Capture client UX metrics (TTFT, drop‑offs, retries) with privacy in mind.
Add a “Was this helpful?” rating per response to improve prompts.

Common pitfalls

Storing secrets in the app. Fix: always go through a proxy.
Freezing the UI on large JSON payloads. Fix: parse in an isolate.
Unbounded histories causing token blow‑ups. Fix: summarize and window.
Ignoring error states. Fix: design for rate limits, timeouts, and partial outputs.

A minimal end‑to‑end flow

User types a message; add it to local state.
Flutter posts messages to /v1/chat/stream on your proxy.
Proxy validates auth, selects a model, starts a streaming request upstream.
Tokens stream back as SSE; Flutter updates the assistant bubble in place.
On completion, persist the exchange locally and optionally sync a summary to the backend.

Extending the app

Multimodal: attach images/audio, display provider captions or transcripts inline.
Tools/functions: let the model call weather, calendar, or custom APIs through the proxy with strict schemas.
Memory: store user preferences as structured facts rather than raw prompt text.

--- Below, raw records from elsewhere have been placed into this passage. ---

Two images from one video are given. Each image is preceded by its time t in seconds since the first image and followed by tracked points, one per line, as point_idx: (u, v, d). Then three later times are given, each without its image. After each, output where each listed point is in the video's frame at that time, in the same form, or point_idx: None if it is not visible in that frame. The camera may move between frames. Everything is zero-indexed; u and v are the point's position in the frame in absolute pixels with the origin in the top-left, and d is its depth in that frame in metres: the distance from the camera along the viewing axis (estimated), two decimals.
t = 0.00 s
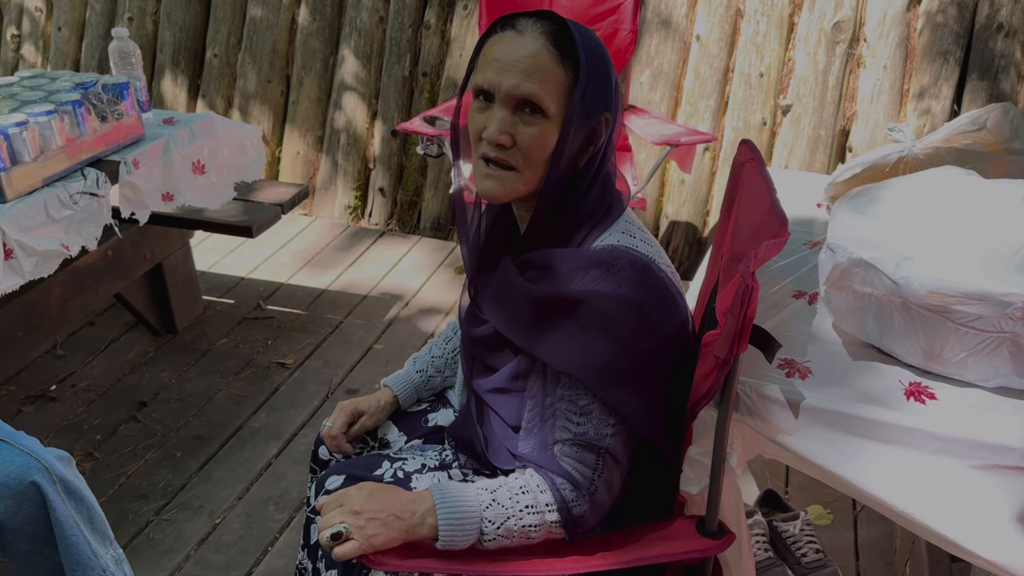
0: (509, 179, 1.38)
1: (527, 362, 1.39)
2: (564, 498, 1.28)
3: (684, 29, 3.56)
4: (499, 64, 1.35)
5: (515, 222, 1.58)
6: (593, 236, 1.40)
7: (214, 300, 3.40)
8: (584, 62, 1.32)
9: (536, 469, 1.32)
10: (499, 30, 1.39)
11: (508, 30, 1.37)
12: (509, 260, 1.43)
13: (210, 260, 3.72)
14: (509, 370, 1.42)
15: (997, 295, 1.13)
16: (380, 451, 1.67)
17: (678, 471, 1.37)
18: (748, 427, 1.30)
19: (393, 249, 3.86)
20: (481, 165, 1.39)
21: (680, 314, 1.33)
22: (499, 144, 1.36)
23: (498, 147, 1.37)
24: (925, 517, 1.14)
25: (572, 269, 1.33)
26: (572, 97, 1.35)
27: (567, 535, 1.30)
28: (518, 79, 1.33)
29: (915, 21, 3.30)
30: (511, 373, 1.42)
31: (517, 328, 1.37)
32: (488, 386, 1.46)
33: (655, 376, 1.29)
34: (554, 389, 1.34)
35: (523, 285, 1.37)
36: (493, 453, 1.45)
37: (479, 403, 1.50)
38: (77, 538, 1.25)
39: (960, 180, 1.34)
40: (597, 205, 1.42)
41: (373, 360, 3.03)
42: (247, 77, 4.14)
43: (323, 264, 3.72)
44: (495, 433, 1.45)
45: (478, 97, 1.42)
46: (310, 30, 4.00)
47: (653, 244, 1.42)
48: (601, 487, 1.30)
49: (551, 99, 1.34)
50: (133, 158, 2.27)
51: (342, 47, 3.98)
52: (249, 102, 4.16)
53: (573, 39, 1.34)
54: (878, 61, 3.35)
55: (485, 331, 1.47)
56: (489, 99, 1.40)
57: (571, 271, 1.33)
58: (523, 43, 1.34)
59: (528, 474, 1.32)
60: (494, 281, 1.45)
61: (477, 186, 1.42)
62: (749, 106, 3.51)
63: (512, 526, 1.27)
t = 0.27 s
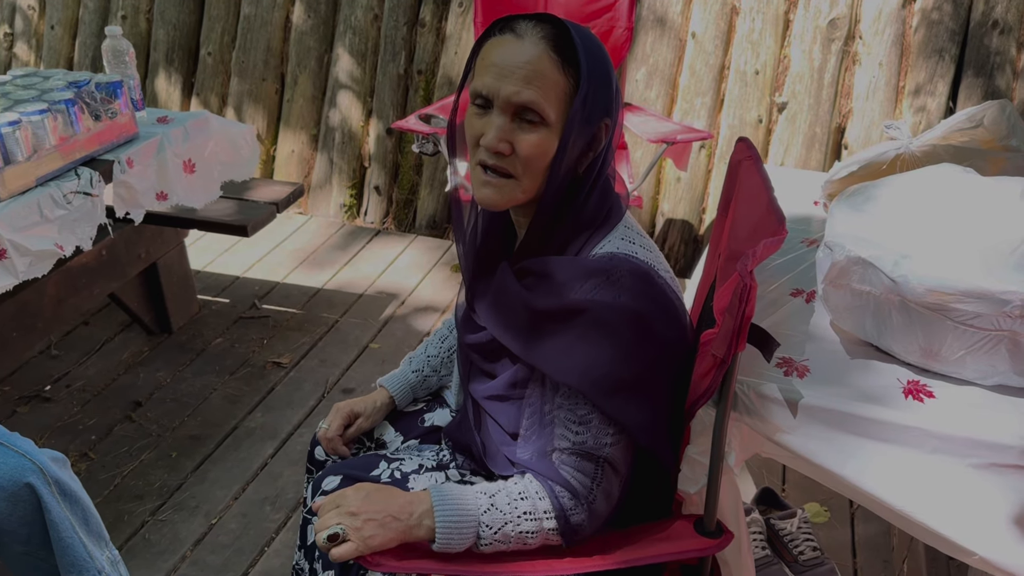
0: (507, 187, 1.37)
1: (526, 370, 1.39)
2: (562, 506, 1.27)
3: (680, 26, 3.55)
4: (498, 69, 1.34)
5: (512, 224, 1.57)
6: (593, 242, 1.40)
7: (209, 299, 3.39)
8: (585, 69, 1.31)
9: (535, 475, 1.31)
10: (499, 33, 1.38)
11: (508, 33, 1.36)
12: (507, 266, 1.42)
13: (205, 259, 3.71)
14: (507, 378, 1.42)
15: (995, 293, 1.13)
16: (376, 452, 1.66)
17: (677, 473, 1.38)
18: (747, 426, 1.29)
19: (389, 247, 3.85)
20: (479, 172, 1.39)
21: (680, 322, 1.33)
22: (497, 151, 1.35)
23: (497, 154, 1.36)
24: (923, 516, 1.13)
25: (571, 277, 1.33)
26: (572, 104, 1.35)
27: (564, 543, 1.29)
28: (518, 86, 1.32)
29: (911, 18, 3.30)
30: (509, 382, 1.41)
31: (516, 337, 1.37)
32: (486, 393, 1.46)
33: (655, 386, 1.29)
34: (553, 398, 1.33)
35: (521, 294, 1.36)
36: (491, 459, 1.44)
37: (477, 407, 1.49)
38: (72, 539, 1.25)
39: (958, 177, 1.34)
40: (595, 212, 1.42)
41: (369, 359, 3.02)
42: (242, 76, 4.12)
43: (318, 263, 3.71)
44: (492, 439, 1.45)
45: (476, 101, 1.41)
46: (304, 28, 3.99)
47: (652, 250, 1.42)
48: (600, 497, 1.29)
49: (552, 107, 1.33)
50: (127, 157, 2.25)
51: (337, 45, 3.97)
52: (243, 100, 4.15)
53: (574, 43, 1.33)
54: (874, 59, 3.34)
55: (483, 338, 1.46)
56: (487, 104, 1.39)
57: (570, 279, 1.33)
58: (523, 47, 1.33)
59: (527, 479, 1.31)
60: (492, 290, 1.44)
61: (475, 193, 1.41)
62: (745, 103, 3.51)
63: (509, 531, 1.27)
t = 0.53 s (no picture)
0: (503, 194, 1.37)
1: (522, 375, 1.39)
2: (560, 510, 1.27)
3: (677, 22, 3.54)
4: (492, 76, 1.33)
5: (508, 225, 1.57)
6: (589, 246, 1.40)
7: (204, 297, 3.38)
8: (579, 74, 1.30)
9: (533, 479, 1.31)
10: (491, 37, 1.37)
11: (500, 38, 1.35)
12: (503, 270, 1.42)
13: (201, 257, 3.70)
14: (503, 382, 1.42)
15: (993, 291, 1.13)
16: (372, 451, 1.66)
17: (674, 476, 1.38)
18: (743, 424, 1.29)
19: (385, 245, 3.84)
20: (473, 178, 1.38)
21: (677, 326, 1.32)
22: (492, 159, 1.34)
23: (491, 162, 1.35)
24: (921, 515, 1.13)
25: (568, 283, 1.32)
26: (567, 110, 1.34)
27: (560, 547, 1.28)
28: (512, 93, 1.31)
29: (908, 14, 3.30)
30: (505, 386, 1.41)
31: (512, 342, 1.36)
32: (482, 397, 1.45)
33: (652, 391, 1.29)
34: (549, 402, 1.33)
35: (517, 300, 1.36)
36: (487, 462, 1.43)
37: (473, 410, 1.49)
38: (67, 539, 1.24)
39: (956, 174, 1.33)
40: (591, 217, 1.42)
41: (365, 357, 3.01)
42: (237, 73, 4.11)
43: (315, 260, 3.70)
44: (488, 442, 1.44)
45: (469, 108, 1.40)
46: (300, 25, 3.97)
47: (650, 252, 1.41)
48: (597, 502, 1.29)
49: (546, 114, 1.32)
50: (121, 154, 2.24)
51: (333, 42, 3.95)
52: (239, 97, 4.13)
53: (567, 48, 1.32)
54: (871, 55, 3.34)
55: (479, 342, 1.46)
56: (480, 111, 1.38)
57: (566, 285, 1.32)
58: (516, 52, 1.32)
59: (524, 482, 1.31)
60: (488, 294, 1.44)
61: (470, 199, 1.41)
62: (742, 100, 3.50)
63: (505, 533, 1.26)
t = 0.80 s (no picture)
0: (500, 185, 1.35)
1: (520, 368, 1.38)
2: (559, 503, 1.26)
3: (675, 16, 3.53)
4: (488, 66, 1.32)
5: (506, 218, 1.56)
6: (588, 238, 1.39)
7: (201, 292, 3.36)
8: (576, 64, 1.29)
9: (531, 472, 1.30)
10: (487, 27, 1.36)
11: (496, 28, 1.33)
12: (500, 263, 1.41)
13: (197, 253, 3.68)
14: (501, 375, 1.41)
15: (995, 284, 1.12)
16: (369, 446, 1.65)
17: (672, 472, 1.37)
18: (743, 419, 1.28)
19: (382, 240, 3.83)
20: (471, 170, 1.37)
21: (674, 317, 1.32)
22: (489, 150, 1.33)
23: (488, 154, 1.34)
24: (922, 510, 1.12)
25: (565, 275, 1.31)
26: (565, 100, 1.33)
27: (560, 540, 1.28)
28: (508, 83, 1.30)
29: (907, 8, 3.29)
30: (503, 378, 1.40)
31: (510, 336, 1.35)
32: (480, 390, 1.44)
33: (651, 383, 1.28)
34: (548, 395, 1.33)
35: (515, 293, 1.35)
36: (486, 456, 1.42)
37: (470, 404, 1.48)
38: (62, 535, 1.23)
39: (955, 167, 1.33)
40: (590, 208, 1.41)
41: (363, 352, 3.00)
42: (234, 67, 4.09)
43: (312, 255, 3.69)
44: (487, 435, 1.43)
45: (465, 98, 1.39)
46: (297, 18, 3.95)
47: (648, 244, 1.40)
48: (596, 494, 1.29)
49: (543, 104, 1.31)
50: (117, 148, 2.23)
51: (330, 36, 3.93)
52: (235, 92, 4.11)
53: (564, 37, 1.31)
54: (870, 49, 3.33)
55: (477, 335, 1.45)
56: (477, 102, 1.37)
57: (564, 277, 1.31)
58: (511, 42, 1.31)
59: (524, 474, 1.29)
60: (486, 288, 1.43)
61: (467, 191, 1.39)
62: (740, 94, 3.49)
63: (506, 526, 1.25)
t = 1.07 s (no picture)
0: (504, 169, 1.34)
1: (523, 355, 1.37)
2: (563, 492, 1.25)
3: (675, 9, 3.51)
4: (494, 48, 1.30)
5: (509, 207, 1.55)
6: (590, 224, 1.38)
7: (199, 287, 3.35)
8: (582, 47, 1.27)
9: (534, 462, 1.29)
10: (493, 10, 1.34)
11: (502, 11, 1.32)
12: (503, 250, 1.39)
13: (196, 247, 3.67)
14: (504, 363, 1.40)
15: (1003, 279, 1.11)
16: (370, 442, 1.64)
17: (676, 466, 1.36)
18: (748, 415, 1.27)
19: (381, 234, 3.82)
20: (475, 153, 1.35)
21: (678, 304, 1.30)
22: (494, 132, 1.32)
23: (493, 136, 1.33)
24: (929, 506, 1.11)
25: (568, 260, 1.30)
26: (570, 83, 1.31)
27: (565, 530, 1.27)
28: (513, 64, 1.29)
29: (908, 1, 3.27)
30: (507, 366, 1.39)
31: (513, 323, 1.34)
32: (483, 379, 1.43)
33: (655, 369, 1.27)
34: (552, 382, 1.32)
35: (518, 279, 1.34)
36: (489, 446, 1.41)
37: (473, 394, 1.47)
38: (61, 531, 1.22)
39: (962, 161, 1.31)
40: (593, 194, 1.39)
41: (363, 348, 2.99)
42: (231, 61, 4.06)
43: (311, 250, 3.67)
44: (490, 425, 1.42)
45: (471, 81, 1.38)
46: (295, 12, 3.93)
47: (651, 232, 1.39)
48: (600, 482, 1.28)
49: (548, 87, 1.30)
50: (114, 142, 2.21)
51: (328, 30, 3.91)
52: (233, 87, 4.09)
53: (570, 21, 1.29)
54: (871, 43, 3.31)
55: (480, 323, 1.43)
56: (482, 84, 1.35)
57: (567, 263, 1.30)
58: (517, 25, 1.29)
59: (527, 466, 1.28)
60: (489, 275, 1.42)
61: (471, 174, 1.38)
62: (741, 88, 3.47)
63: (510, 518, 1.24)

Starter backlog you can ship this week

Day 1–2: Scaffold Flutter app, Riverpod, chat UI, and Cloudflare Worker proxy.
Day 3: Streaming end‑to‑end with proper error handling and retries.
Day 4: Local persistence with Hive + session list; basic rate limiting in proxy.
Day 5: Voice input/output; simple analytics and feedback chip.

Conclusion

Flutter is a pragmatic foundation for AI apps: one codebase, native performance, and flexible integration with cloud and on‑device intelligence. Keep secrets server‑side, stream everything, measure relentlessly, and design for change—because your provider lineup will evolve. With the patterns here, you can deliver a responsive AI assistant today and keep iterating as models and hardware improve.